For one of ADmantX's clients, Lufthansa, the aim is to appeal to the reader's sense of relaxation and comfort -- and so ads might be placed entirely outside of the travel context and next to content that evokes those feelings. This brand of semantic targeting has some of the advantages of traditional behavioral targeting, in that it lets the ads reach outside their more expensive endemic content categories and align with a broad range of content. For publishers, the targeting can take otherwise remnant inventory and increase CPMs 400%, Aker says. But it does all this without the cookies and tracking that are starting to trouble some content providers and advertisers.  

Aker agrees that targeting solely off of the emotional triggers within a given context is not fully reliable.

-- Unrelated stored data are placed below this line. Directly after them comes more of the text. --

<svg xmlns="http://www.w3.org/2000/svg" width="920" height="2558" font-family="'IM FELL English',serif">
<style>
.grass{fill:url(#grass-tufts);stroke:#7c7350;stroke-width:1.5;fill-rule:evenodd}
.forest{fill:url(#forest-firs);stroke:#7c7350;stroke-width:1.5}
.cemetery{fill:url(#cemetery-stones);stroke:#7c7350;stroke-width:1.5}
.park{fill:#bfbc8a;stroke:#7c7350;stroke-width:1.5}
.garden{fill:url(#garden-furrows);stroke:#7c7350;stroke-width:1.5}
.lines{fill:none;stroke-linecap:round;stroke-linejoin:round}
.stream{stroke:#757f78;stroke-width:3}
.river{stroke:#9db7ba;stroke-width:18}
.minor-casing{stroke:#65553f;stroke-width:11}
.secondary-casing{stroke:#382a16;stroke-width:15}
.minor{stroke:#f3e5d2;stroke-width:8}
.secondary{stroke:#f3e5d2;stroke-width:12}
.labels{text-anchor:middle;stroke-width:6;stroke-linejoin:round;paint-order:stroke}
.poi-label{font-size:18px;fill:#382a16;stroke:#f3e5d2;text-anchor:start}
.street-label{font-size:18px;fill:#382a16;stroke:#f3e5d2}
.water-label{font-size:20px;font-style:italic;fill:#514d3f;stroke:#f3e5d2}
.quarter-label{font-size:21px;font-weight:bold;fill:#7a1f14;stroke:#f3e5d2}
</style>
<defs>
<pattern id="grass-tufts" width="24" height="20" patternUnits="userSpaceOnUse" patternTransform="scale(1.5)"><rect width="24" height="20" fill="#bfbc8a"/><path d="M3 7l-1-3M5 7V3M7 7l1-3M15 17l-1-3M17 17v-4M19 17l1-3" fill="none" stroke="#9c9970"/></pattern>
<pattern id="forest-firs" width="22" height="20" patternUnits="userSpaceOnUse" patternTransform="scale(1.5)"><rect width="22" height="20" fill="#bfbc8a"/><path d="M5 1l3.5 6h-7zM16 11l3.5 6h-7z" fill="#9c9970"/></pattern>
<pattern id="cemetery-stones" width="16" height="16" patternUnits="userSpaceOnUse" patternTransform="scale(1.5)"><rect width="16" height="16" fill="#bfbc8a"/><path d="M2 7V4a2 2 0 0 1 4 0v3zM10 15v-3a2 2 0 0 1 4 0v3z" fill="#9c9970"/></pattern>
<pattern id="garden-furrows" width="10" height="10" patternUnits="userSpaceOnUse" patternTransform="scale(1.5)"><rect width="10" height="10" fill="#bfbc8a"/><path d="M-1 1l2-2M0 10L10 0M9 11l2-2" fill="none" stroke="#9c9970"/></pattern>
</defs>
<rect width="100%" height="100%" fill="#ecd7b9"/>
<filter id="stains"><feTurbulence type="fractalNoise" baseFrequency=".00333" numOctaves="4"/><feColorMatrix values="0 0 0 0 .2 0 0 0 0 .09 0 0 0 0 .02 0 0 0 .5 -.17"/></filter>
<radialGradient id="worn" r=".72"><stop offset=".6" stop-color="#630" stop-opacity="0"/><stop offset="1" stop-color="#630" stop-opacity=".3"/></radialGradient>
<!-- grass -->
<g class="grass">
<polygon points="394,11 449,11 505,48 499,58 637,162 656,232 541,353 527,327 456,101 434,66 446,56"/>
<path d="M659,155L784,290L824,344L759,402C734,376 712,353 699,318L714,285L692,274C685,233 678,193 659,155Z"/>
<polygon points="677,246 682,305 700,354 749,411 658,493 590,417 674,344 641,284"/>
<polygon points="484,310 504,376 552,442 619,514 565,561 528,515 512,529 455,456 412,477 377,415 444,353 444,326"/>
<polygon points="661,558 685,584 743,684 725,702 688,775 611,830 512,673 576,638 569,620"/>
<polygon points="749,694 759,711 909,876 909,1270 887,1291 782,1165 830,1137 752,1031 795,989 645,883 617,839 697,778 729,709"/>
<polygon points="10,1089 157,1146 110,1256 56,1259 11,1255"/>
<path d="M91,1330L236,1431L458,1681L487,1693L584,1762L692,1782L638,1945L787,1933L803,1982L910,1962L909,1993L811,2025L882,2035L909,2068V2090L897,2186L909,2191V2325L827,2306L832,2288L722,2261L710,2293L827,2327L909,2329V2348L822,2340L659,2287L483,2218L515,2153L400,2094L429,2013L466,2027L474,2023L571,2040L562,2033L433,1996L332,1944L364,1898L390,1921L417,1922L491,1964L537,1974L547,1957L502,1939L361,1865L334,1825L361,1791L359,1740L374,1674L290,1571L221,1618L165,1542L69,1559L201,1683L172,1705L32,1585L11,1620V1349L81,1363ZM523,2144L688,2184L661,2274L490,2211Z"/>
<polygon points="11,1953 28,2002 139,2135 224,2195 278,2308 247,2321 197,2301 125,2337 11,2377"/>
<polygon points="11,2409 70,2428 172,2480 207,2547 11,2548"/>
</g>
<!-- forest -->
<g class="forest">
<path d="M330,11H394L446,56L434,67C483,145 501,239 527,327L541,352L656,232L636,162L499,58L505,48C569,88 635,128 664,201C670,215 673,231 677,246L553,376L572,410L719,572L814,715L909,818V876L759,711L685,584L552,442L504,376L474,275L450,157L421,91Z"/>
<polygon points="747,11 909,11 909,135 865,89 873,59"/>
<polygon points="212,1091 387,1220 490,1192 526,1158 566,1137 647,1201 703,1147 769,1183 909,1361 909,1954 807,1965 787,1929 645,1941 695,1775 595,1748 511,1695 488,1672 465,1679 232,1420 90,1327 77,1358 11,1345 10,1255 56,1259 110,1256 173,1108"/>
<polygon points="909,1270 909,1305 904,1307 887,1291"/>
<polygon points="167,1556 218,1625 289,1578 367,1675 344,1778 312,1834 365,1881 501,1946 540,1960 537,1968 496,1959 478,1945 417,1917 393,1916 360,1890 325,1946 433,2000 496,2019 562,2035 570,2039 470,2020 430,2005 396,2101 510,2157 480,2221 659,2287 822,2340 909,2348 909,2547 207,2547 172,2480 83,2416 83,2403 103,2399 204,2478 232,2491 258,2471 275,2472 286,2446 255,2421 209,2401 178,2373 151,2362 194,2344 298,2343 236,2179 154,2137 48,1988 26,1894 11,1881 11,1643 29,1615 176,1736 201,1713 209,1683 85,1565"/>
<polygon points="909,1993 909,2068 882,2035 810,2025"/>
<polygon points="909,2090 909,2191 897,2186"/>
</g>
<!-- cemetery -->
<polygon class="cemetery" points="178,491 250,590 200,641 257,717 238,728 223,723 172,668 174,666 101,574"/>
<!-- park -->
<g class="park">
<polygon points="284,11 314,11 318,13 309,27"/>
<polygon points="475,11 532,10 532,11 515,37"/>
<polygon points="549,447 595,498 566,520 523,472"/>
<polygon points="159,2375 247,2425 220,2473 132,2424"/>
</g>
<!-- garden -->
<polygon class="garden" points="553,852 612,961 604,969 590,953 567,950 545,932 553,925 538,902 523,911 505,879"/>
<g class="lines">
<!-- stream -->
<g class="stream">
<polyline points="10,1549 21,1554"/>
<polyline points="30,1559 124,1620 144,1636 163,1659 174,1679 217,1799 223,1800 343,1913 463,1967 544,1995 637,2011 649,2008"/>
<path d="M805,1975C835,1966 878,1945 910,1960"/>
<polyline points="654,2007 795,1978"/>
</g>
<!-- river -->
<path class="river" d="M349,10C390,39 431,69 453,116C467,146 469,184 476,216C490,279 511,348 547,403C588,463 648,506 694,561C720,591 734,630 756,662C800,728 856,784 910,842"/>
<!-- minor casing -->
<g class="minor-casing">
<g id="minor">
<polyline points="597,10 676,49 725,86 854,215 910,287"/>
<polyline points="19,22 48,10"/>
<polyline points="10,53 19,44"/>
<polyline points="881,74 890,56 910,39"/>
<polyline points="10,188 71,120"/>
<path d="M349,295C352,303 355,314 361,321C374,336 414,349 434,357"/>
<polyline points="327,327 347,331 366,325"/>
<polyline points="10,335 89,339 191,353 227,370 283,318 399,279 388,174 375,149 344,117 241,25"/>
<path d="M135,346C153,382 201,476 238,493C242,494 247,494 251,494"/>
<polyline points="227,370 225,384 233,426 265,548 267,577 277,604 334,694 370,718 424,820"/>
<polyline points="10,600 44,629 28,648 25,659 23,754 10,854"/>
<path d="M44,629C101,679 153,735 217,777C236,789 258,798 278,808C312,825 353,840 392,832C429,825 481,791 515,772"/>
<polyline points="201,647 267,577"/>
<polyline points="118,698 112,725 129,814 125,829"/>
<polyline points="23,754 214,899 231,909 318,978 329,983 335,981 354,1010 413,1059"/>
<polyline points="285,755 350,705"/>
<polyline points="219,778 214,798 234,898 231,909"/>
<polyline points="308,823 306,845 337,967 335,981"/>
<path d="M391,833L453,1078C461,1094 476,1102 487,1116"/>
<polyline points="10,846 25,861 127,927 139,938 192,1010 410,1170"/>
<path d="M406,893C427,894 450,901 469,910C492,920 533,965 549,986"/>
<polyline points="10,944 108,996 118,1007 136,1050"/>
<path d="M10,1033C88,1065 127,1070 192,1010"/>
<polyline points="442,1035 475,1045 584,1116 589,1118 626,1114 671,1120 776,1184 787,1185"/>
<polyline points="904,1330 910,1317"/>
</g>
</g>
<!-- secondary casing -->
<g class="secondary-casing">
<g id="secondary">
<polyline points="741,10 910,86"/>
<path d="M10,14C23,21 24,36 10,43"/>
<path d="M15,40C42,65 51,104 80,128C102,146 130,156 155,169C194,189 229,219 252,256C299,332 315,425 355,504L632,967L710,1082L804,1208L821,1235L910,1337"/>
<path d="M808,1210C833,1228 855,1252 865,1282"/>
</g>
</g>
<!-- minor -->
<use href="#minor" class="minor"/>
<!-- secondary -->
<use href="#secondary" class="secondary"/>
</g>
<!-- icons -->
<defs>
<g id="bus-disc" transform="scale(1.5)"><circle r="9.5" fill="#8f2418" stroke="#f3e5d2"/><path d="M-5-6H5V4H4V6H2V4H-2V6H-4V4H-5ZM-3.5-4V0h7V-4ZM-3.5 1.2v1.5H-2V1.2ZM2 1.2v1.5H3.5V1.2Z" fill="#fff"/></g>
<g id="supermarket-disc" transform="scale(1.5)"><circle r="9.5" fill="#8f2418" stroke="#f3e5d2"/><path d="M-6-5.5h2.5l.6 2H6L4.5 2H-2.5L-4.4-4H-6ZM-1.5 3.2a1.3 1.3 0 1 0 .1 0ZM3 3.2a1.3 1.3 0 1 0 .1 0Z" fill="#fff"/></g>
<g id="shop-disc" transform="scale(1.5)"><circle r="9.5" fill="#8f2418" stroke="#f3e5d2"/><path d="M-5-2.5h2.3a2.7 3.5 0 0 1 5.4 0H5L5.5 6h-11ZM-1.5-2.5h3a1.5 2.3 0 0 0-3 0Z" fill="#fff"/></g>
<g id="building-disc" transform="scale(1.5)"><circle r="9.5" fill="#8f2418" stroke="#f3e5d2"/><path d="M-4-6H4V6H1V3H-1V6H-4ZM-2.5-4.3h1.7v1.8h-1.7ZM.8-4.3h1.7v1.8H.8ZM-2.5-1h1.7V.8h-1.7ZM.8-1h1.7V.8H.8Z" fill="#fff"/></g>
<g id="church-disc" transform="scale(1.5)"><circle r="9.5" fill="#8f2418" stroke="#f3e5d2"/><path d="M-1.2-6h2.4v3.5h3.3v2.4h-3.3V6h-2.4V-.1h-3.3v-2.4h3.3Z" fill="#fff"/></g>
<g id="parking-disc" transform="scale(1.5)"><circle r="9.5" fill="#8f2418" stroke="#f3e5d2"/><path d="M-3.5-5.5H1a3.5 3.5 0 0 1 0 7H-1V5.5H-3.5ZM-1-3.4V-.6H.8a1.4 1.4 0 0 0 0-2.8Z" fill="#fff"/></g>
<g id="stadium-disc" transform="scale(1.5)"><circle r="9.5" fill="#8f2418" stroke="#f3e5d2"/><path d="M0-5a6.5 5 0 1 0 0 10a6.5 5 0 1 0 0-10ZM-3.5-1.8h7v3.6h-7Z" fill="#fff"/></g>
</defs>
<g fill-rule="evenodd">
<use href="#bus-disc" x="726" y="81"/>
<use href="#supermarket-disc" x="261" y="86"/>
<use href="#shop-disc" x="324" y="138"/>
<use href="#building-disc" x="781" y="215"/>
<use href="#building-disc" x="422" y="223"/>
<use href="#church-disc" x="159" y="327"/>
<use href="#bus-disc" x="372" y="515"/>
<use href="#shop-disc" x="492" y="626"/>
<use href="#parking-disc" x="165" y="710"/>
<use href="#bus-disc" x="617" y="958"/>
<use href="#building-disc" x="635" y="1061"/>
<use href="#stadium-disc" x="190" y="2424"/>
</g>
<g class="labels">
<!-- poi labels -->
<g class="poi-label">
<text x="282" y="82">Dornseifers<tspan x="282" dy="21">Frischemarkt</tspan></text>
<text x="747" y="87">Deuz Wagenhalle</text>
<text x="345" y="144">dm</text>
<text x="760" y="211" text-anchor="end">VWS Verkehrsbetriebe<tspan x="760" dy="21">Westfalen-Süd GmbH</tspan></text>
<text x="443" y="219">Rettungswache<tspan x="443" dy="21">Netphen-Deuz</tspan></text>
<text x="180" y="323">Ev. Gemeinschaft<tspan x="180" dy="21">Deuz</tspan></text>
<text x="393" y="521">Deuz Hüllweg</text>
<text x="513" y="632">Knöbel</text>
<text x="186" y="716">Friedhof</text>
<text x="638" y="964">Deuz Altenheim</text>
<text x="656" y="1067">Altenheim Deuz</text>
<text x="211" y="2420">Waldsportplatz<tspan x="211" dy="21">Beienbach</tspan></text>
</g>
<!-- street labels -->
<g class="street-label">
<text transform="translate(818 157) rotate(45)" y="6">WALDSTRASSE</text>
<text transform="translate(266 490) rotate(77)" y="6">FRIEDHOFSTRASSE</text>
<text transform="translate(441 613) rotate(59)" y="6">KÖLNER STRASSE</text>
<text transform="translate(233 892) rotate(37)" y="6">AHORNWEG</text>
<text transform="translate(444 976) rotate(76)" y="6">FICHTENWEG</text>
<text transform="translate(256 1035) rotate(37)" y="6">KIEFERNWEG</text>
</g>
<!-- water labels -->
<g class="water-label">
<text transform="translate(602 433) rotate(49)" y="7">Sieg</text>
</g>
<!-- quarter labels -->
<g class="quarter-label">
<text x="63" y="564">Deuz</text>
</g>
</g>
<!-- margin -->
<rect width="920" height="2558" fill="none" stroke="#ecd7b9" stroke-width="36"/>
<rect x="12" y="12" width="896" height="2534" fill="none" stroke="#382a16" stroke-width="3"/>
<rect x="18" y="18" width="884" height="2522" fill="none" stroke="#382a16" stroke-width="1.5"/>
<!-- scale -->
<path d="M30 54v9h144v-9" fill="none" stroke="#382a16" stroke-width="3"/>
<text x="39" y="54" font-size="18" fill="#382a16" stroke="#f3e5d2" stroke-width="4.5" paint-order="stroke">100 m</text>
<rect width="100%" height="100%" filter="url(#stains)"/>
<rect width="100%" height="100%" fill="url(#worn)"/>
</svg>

ADmantx has over 700 data points in its semantic analysis, including many of the familiar ones like content category, buyer intent, etc. After all, don't many of us come into content with ironic, disbelieving or outraged emotions that are out of synch with the intentions of the author? Even I, as the author of this very article, am somewhat intrigued by the idea of targeting by emotion (and may even have some words that trigger the sentiment in the prose so far). Yet some of you may be screaming "BS!" by now. And even if the content is a good predictor of the emotional state of the reader, a BMW or Lufthansa surely doesn't want to grab all readers on "joyful" or "comfort" content? Clearly this is a targeting method that generally needs to be further honed by demo, geo or other audience qualifier.  

But Aker says the proof is in his metrics -- a 183% lift in click-throughs on ads targeted with the system, he claims.  

Potentially effective? Sure. That is the explicit meaning. But how does that lift make you feel?